Ghazi Hamad, a government spokesman, said Israel's targeting of a key
government figure raised the likelihood of "dangerous consequences and
developments."
Since Hamas was elected to power in January, it has not been directly
involved in attacks against Israel, but it does back other factions' operations.
Hamas is thought to help finance the PRC, and an estimated 500 people belong
simultaneously to both groups.
Over the past week, Hamas members have cooperated with the smaller group in
firing rockets at Israel, though Israel has said Hamas leaders did not dispatch
them.
Thousands of mourners, shouting "Revenge, revenge," marched to the morgue
where Abu Samhadana lay. His body was bundled onto a stretcher, hoisted over the
crowd's shoulders, and paraded around the hospital compound before being
returned to the morgue ahead of Friday's funeral.
One weeping Popular Resistance fighter compared Abu Samhadana's assassination
to the killing of Abu Musab al-Zarqawi, the al-Qaida in Iraq leader, by U.S.
forces on Wednesday.
"This is a big blow to Islam and the holy warriors," said the man, who
refused to identify himself. "We hope that God will send us more heroes."
Reaction to Abu Samhadana's death swept through the Rafah refugee camp where
he had lived, bringing out nearly all its thousands of residents.
"I feel humbled because men like him gave their lives as a price for their
beliefs, and to defend us," said Ibrahim Atwan, 45. His wife, Iman, said she
hoped one of her children would "follow in his footsteps."

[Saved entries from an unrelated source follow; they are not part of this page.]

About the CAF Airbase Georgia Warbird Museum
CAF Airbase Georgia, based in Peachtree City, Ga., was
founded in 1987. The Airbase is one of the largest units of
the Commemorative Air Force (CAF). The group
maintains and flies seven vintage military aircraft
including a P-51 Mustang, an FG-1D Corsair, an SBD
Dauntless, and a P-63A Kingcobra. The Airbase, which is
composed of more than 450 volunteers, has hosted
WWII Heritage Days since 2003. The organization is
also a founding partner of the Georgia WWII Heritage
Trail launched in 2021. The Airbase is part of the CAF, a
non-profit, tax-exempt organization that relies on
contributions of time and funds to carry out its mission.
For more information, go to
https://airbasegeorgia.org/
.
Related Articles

Abu Samhadana had moved stealthily, switching cars and hideouts. A few days
before his death, he told The Associated Press in a back alley interview that
the U.S. government and its people would "pay a dear price" for leading bruising
economic sanctions against the Palestinian Authority.
The U.S. and other Western countries imposed the sanctions because of Hamas'
refusal to disarm militants and recognize Israel.

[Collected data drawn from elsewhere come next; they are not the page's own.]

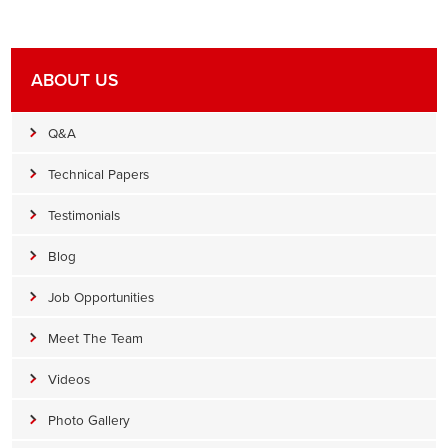
ABOUT US
Q&A
Technical Papers
Testimonials
Blog
Job Opportunities
Meet The Team
Videos
Photo Gallery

"We are happy when any American soldier is killed anywhere in the world,
because the American Army is an aggressor against all the people in the world,
particularly the Arab and Muslim worlds," he said. "The American people are
known to be peaceful, so they are asked to move to bring down this terrorist
government in Washington."
He said he had taken security measures against an Israeli attack, adding with
bravado, "They don't catch me. I hunt them."
Abu Samhadana graduated from a military school in communist East Germany in
1988. He was loyal to Yasser Arafat for many years, but was later expelled from
Arafat's group Fatah.
He formed the PRC with militants from various factions after the latest
Palestinian uprising broke out in 2000.